Selected excerpt
— BEGIN —
Snowflake gave every user access to Cortex AI by default.

The release notes on 13 May said granularity arrives. The GRANTS_TO_ROLES view, opened ten days later in the same account, said something different: granularity arrives after the default already says yes. Both lines are true. Only one of them gets read — and the bill keeps running while the wrong one is on the screen.

12 / 14
active users one keystroke from spending Cortex credits
Six already are. Nobody ratified them. n_per_function_grants: 0.
n_can_today: 12 · n_did_30d: 6 · the new GA privilege, still idle.
Provenance
1database role
PUBLICdefault grantee
8+cortex functions
2026-05-13privilege GA
1controlled-trial account audited
Platform
Snowflake on AWS, eu-west-1, Enterprise edition
Audit window
2026-04-25 → 2026-05-25 (30-day rolling, inspected 2026-05-25)
Surfaces
SNOWFLAKE.ACCOUNT_USAGE.GRANTS_TO_ROLES · SNOWFLAKE.ACCOUNT_USAGE.CORTEX_AI_FUNCTIONS_USAGE_HISTORY · SHOW GRANTS ON DATABASE SNOWFLAKE
Sources
Snowflake Cortex AI access control docs · the May 2026 USE AI FUNCTION GA release note
Cost basis
Not a billing audit; this is access-control surface area — who can spend, not who is
Anonymised Crosshire trial workspace Method-only public release
01The lock and the door

The release note and the grants view tell different stories.

Open the 13 May release note and you are reading about a new lever. Open SNOWFLAKE.ACCOUNT_USAGE.GRANTS_TO_ROLES in the same browser tab and you are reading about a door that has been ajar since the account was provisioned. Two paragraphs, five tabs apart. Both true. We ran the query first, then went back to the release note — and only then noticed the difference between what was being announced and what was already the case.

The lever is the lever the docs lead with: per-function USE AI FUNCTION <name> privileges, GA on 2026-05-13, scoped to each entry in the Cortex catalog. AI_COMPLETE (legacy SNOWFLAKE.CORTEX.COMPLETE), AI_SUMMARIZE (legacy SNOWFLAKE.CORTEX.SUMMARIZE), AI_CLASSIFY, AI_TRANSLATE, AI_EMBED — each grantable to a role on its own. On paper this is the privilege a security review has been asking for: a summarisation pipeline can be trusted with AI_SUMMARIZE without inheriting arbitrary AI_COMPLETE against a foundation model. The lock is well-designed.

The door is the SNOWFLAKE.CORTEX_USER database role, granted to PUBLIC at account creation. Every user the account has ever provisioned, and every user it ever will, inherits the right to call any Cortex function on first connection. The new privilege refines access along a path the default has already opened. Granting the new one without revoking the old changes nothing about who can spend.

Why this matters before the bill arrives
  • Cortex AISQL functions consume Snowflake credits on a per-token basis against the published per-model rate card, billed against the active warehouse. There is no per-user cap by default.
  • A single curious user with SELECT AI_COMPLETE(…) (or the legacy SNOWFLAKE.CORTEX.COMPLETE) in a worksheet can move a non-trivial number of credits before anyone notices.
— END —
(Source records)
— BEGIN —
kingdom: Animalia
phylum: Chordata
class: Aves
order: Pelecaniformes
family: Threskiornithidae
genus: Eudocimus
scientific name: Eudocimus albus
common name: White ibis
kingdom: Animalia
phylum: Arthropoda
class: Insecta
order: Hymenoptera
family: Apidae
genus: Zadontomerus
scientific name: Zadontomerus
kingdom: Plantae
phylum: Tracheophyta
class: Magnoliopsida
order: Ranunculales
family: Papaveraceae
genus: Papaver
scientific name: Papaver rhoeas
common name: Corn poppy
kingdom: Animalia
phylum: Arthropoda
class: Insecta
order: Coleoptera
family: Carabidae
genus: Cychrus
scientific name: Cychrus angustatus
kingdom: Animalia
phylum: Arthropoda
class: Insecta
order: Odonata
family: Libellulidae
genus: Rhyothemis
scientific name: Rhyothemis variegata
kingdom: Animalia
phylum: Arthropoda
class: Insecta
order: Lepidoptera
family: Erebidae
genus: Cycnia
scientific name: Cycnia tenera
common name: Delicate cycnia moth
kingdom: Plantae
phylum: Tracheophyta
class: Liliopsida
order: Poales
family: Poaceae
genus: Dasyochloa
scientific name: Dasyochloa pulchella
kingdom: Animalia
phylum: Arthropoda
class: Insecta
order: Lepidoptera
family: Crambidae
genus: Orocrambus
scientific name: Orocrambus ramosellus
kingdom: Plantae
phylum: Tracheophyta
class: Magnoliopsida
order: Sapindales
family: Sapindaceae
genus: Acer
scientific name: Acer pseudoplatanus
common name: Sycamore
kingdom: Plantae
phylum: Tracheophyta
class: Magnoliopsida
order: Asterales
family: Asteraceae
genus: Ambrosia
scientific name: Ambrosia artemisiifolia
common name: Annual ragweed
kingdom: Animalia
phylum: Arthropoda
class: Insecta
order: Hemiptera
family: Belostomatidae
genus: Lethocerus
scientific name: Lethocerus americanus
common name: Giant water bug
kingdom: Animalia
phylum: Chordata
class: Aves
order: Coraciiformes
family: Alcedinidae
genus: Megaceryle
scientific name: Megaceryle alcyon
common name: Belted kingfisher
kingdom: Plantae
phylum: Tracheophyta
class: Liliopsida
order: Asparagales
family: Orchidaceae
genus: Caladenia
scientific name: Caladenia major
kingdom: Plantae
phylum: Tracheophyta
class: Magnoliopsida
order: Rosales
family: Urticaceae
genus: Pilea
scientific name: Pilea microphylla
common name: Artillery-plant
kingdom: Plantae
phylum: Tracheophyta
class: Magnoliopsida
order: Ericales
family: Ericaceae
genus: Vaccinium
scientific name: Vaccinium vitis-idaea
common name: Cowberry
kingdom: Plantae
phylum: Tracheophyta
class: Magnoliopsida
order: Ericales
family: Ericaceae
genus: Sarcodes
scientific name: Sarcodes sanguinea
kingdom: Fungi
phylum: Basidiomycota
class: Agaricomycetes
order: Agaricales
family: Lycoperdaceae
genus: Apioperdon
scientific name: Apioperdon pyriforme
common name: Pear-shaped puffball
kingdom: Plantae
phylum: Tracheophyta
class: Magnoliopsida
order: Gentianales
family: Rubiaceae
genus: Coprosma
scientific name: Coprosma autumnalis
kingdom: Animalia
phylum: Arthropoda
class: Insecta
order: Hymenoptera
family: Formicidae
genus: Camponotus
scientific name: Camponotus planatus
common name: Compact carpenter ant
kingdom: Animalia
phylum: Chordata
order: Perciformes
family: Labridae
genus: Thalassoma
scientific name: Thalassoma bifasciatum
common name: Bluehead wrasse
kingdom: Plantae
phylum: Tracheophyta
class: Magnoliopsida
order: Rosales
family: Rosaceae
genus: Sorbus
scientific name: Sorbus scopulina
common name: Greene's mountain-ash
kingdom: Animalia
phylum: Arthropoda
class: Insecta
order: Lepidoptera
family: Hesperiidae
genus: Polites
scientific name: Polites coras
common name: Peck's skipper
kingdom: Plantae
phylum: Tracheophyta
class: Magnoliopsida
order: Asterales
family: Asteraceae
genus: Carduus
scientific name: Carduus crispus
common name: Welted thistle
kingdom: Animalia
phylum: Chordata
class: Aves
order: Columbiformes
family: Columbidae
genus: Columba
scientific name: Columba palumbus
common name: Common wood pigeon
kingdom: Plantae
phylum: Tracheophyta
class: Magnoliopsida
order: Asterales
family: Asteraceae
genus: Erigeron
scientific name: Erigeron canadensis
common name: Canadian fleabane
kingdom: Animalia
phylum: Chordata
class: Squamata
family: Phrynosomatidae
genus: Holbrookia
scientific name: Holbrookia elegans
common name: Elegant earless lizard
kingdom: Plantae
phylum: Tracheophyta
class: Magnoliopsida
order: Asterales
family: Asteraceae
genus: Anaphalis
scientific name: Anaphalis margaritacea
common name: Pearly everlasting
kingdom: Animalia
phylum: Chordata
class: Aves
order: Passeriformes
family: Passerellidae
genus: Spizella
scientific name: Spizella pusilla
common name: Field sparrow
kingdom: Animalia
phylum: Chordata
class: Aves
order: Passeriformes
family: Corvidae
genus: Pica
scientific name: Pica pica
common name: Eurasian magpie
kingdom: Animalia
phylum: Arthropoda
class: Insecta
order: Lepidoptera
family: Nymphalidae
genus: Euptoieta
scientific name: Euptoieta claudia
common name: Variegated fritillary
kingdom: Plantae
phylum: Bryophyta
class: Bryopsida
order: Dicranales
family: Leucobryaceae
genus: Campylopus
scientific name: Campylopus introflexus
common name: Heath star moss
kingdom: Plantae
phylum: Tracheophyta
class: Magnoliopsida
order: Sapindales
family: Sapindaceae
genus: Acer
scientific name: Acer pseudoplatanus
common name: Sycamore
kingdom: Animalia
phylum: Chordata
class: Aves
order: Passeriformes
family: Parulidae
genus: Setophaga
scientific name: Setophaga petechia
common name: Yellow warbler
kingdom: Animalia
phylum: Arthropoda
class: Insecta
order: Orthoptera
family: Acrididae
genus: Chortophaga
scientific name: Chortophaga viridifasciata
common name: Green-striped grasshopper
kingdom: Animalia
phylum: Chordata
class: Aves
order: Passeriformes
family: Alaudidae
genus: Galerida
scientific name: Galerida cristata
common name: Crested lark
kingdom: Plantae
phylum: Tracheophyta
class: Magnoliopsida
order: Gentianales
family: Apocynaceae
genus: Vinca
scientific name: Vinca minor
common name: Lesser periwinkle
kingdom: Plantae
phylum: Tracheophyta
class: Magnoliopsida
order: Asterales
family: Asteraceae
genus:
— END —
To do
1. List every item shown under the "Surfaces" heading in the Cortex AI access text.
2. Put the entry lines from the line with "scientific name: Dasyochloa pulchella" to the line with "family: Rubiaceae" into a numbered list, and leave out any blank lines.
The text and the entries are unrelated to each other.

Expected results
1.
SNOWFLAKE.ACCOUNT_USAGE.GRANTS_TO_ROLES
SNOWFLAKE.ACCOUNT_USAGE.CORTEX_AI_FUNCTIONS_USAGE_HISTORY
SHOW GRANTS ON DATABASE SNOWFLAKE

2.
1. scientific name: Dasyochloa pulchella
2. kingdom: Animalia
3. phylum: Arthropoda
4. class: Insecta
5. order: Lepidoptera
6. family: Crambidae
7. genus: Orocrambus
8. scientific name: Orocrambus ramosellus
9. kingdom: Plantae
10. phylum: Tracheophyta
11. class: Magnoliopsida
12. order: Sapindales
13. family: Sapindaceae
14. genus: Acer
15. scientific name: Acer pseudoplatanus
16. common name: Sycamore
17. kingdom: Plantae
18. phylum: Tracheophyta
19. class: Magnoliopsida
20. order: Asterales
21. family: Asteraceae
22. genus: Ambrosia
23. scientific name: Ambrosia artemisiifolia
24. common name: Annual ragweed
25. kingdom: Animalia
26. phylum: Arthropoda
27. class: Insecta
28. order: Hemiptera
29. family: Belostomatidae
30. genus: Lethocerus
31. scientific name: Lethocerus americanus
32. common name: Giant water bug
33. kingdom: Animalia
34. phylum: Chordata
35. class: Aves
36. order: Coraciiformes
37. family: Alcedinidae
38. genus: Megaceryle
39. scientific name: Megaceryle alcyon
40. common name: Belted kingfisher
41. kingdom: Plantae
42. phylum: Tracheophyta
43. class: Liliopsida
44. order: Asparagales
45. family: Orchidaceae
46. genus: Caladenia
47. scientific name: Caladenia major
48. kingdom: Plantae
49. phylum: Tracheophyta
50. class: Magnoliopsida
51. order: Rosales
52. family: Urticaceae
53. genus: Pilea
54. scientific name: Pilea microphylla
55. common name: Artillery-plant
56. kingdom: Plantae
57. phylum: Tracheophyta
58. class: Magnoliopsida
59. order: Ericales
60. family: Ericaceae
61. genus: Vaccinium
62. scientific name: Vaccinium vitis-idaea
63. common name: Cowberry
64. kingdom: Plantae
65. phylum: Tracheophyta
66. class: Magnoliopsida
67. order: Ericales
68. family: Ericaceae
69. genus: Sarcodes
70. scientific name: Sarcodes sanguinea
71. kingdom: Fungi
72. phylum: Basidiomycota
73. class: Agaricomycetes
74. order: Agaricales
75. family: Lycoperdaceae
76. genus: Apioperdon
77. scientific name: Apioperdon pyriforme
78. common name: Pear-shaped puffball
79. kingdom: Plantae
80. phylum: Tracheophyta
81. class: Magnoliopsida
82. order: Gentianales
83. family: Rubiaceae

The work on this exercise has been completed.